Fong Wong and The Golden Dragon, 1977

Fong Wong, 48, born in Mainland China, was a cultured man who had emigrated from Hong Kong to the United States in 1969. Five feet, nine inches in height, he was taller than the average Cantonese, but of slim physique. He had left a wife and seven children behind in order to make his way more easily alone in the New World. He went first to New York and worked as a waiter, moving next to Los Angeles, where he ran a take-out food business. An accomplished cook of both Cantonese and American cuisine, he was, as well, a talented musician. He played the violin beautifully, his taste inclining toward the romanticism of Brahms.
Reaching San Francisco in 1973, he found ready employment as a waiter at the Golden Dragon. Living quietly, soothing his loneliness with his beloved violin, he saved money and sent for his family in 1976. One daughter had married and remained in Hong Kong, but his wife and the other six children, ranging in age from 10 to 18 in 1977, joined him in America.

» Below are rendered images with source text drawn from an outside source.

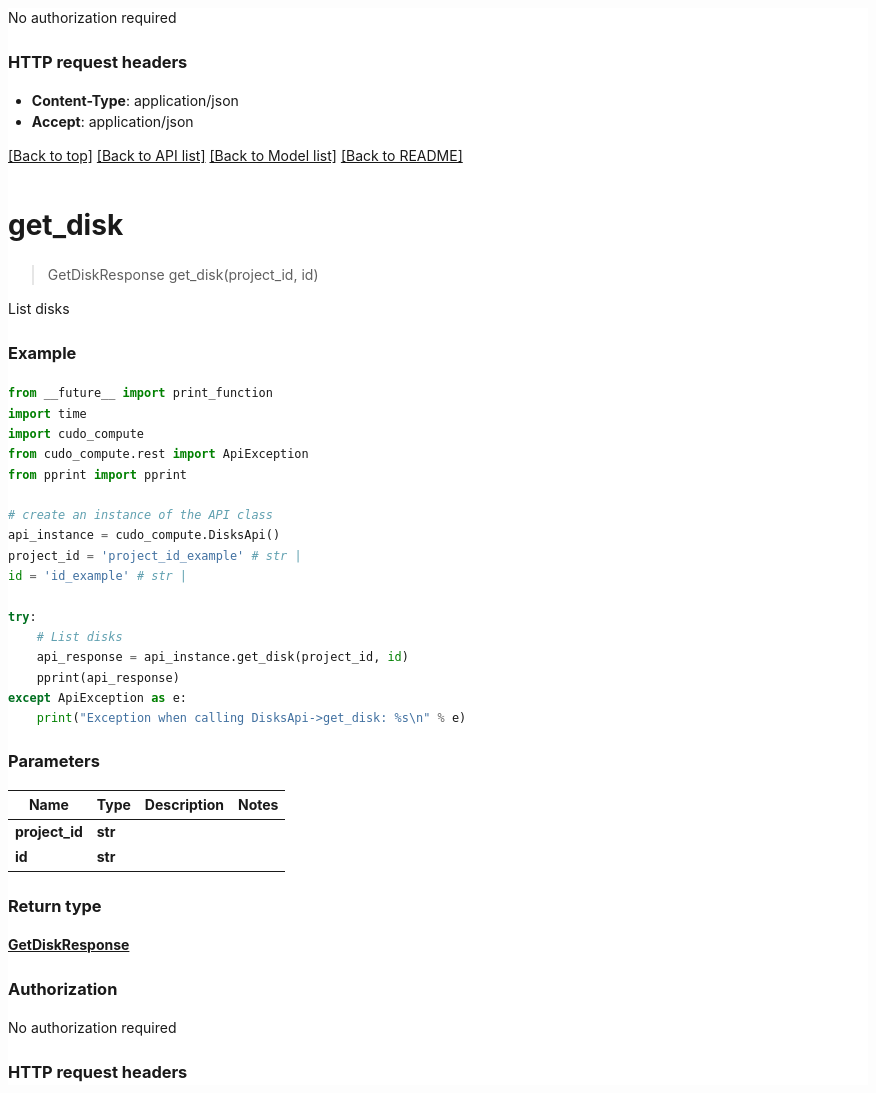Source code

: No authorization required

### HTTP request headers

 - **Content-Type**: application/json
 - **Accept**: application/json

[[Back to top]](#) [[Back to API list]](../README.md#documentation-for-api-endpoints) [[Back to Model list]](../README.md#documentation-for-models) [[Back to README]](../README.md)

# **get_disk**
> GetDiskResponse get_disk(project_id, id)

List disks

### Example
```python
from __future__ import print_function
import time
import cudo_compute
from cudo_compute.rest import ApiException
from pprint import pprint

# create an instance of the API class
api_instance = cudo_compute.DisksApi()
project_id = 'project_id_example' # str | 
id = 'id_example' # str | 

try:
    # List disks
    api_response = api_instance.get_disk(project_id, id)
    pprint(api_response)
except ApiException as e:
    print("Exception when calling DisksApi->get_disk: %s\n" % e)
```

### Parameters

Name | Type | Description  | Notes
------------- | ------------- | ------------- | -------------
 **project_id** | **str**|  | 
 **id** | **str**|  | 

### Return type

[**GetDiskResponse**](GetDiskResponse.md)

### Authorization

No authorization required

### HTTP request headers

He welcomed them to a cozy flat in North Beach, above a Chinese noodle factory. With only two bedrooms, it was much too small a place for a family of eight, yet it was more than merely a place to live; it was a home. He filled it with music; his family filled it with love.

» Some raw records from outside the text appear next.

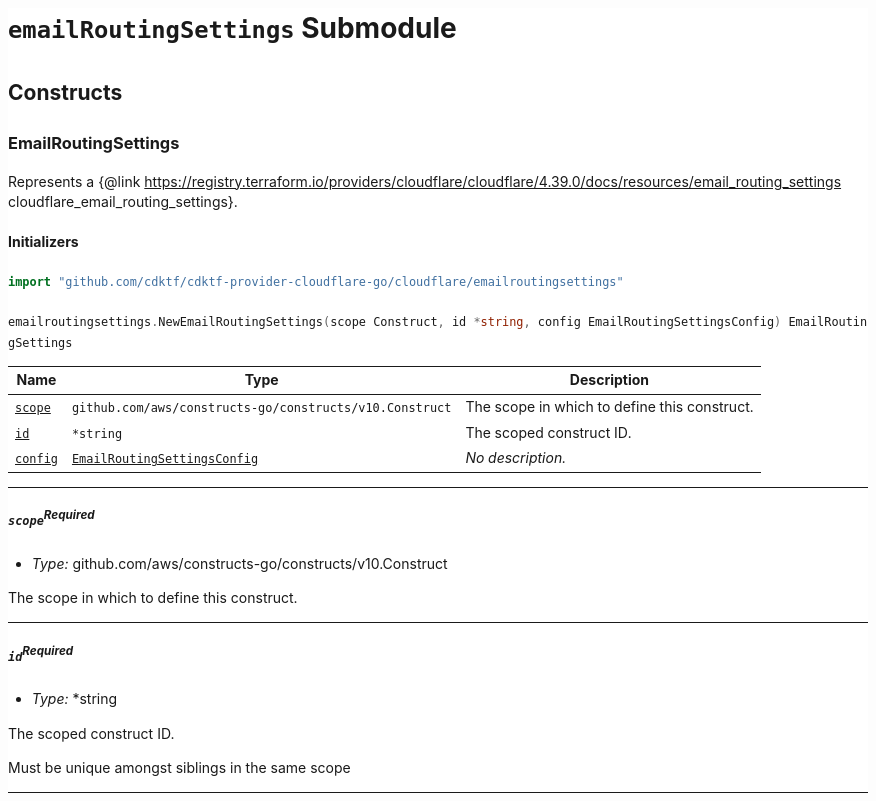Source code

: # `emailRoutingSettings` Submodule <a name="`emailRoutingSettings` Submodule" id="@cdktf/provider-cloudflare.emailRoutingSettings"></a>

## Constructs <a name="Constructs" id="Constructs"></a>

### EmailRoutingSettings <a name="EmailRoutingSettings" id="@cdktf/provider-cloudflare.emailRoutingSettings.EmailRoutingSettings"></a>

Represents a {@link https://registry.terraform.io/providers/cloudflare/cloudflare/4.39.0/docs/resources/email_routing_settings cloudflare_email_routing_settings}.

#### Initializers <a name="Initializers" id="@cdktf/provider-cloudflare.emailRoutingSettings.EmailRoutingSettings.Initializer"></a>

```go
import "github.com/cdktf/cdktf-provider-cloudflare-go/cloudflare/emailroutingsettings"

emailroutingsettings.NewEmailRoutingSettings(scope Construct, id *string, config EmailRoutingSettingsConfig) EmailRoutingSettings
```

| **Name** | **Type** | **Description** |
| --- | --- | --- |
| <code><a href="#@cdktf/provider-cloudflare.emailRoutingSettings.EmailRoutingSettings.Initializer.parameter.scope">scope</a></code> | <code>github.com/aws/constructs-go/constructs/v10.Construct</code> | The scope in which to define this construct. |
| <code><a href="#@cdktf/provider-cloudflare.emailRoutingSettings.EmailRoutingSettings.Initializer.parameter.id">id</a></code> | <code>*string</code> | The scoped construct ID. |
| <code><a href="#@cdktf/provider-cloudflare.emailRoutingSettings.EmailRoutingSettings.Initializer.parameter.config">config</a></code> | <code><a href="#@cdktf/provider-cloudflare.emailRoutingSettings.EmailRoutingSettingsConfig">EmailRoutingSettingsConfig</a></code> | *No description.* |

---

##### `scope`<sup>Required</sup> <a name="scope" id="@cdktf/provider-cloudflare.emailRoutingSettings.EmailRoutingSettings.Initializer.parameter.scope"></a>

- *Type:* github.com/aws/constructs-go/constructs/v10.Construct

The scope in which to define this construct.

---

##### `id`<sup>Required</sup> <a name="id" id="@cdktf/provider-cloudflare.emailRoutingSettings.EmailRoutingSettings.Initializer.parameter.id"></a>

- *Type:* *string

The scoped construct ID.

Must be unique amongst siblings in the same scope

---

As industrious as her husband, his wife went to work as a baker in a fortune-cookie factory. His kids went to school, the older ones taking care of the younger.
Fong Wong gave of himself to everyone. Many of the Golden Dragon's customers became his friends. The boss was very fond of him, as were his fellow workers. He had been working seven days a week since the death of a colleague from cancer two weeks before. Nothing seemed too much for him to do, if it were of help to others. "He was very harmonious," an employee said of him.
When the shooters entered the Golden Dragon, he had been working nine hours already that day, running up and down the steps to the mezzanine, whose tables he helped to serve. He had waited on Donald Kwan, Calvin Fong, Robert Yuen and the other girls and boys crowded around that booth and table.
He had not served the gangsters who sat across the aisle from the kids on the upper level. The restaurant was so busy that night, the waiters were required to attend to several stations instead of staying with their regularly assigned tables. Thus, as it had fallen to Fong Wong to work both levels.

With less than ten minutes left on his shift; bullets from rival gangs flew taking the life of Fong Wong and 4 other innocent victims. 4 Gang members would be tried and imprisoned for the murders. San Francisco's economy would take a nose dive. And 8 children would become fatherless.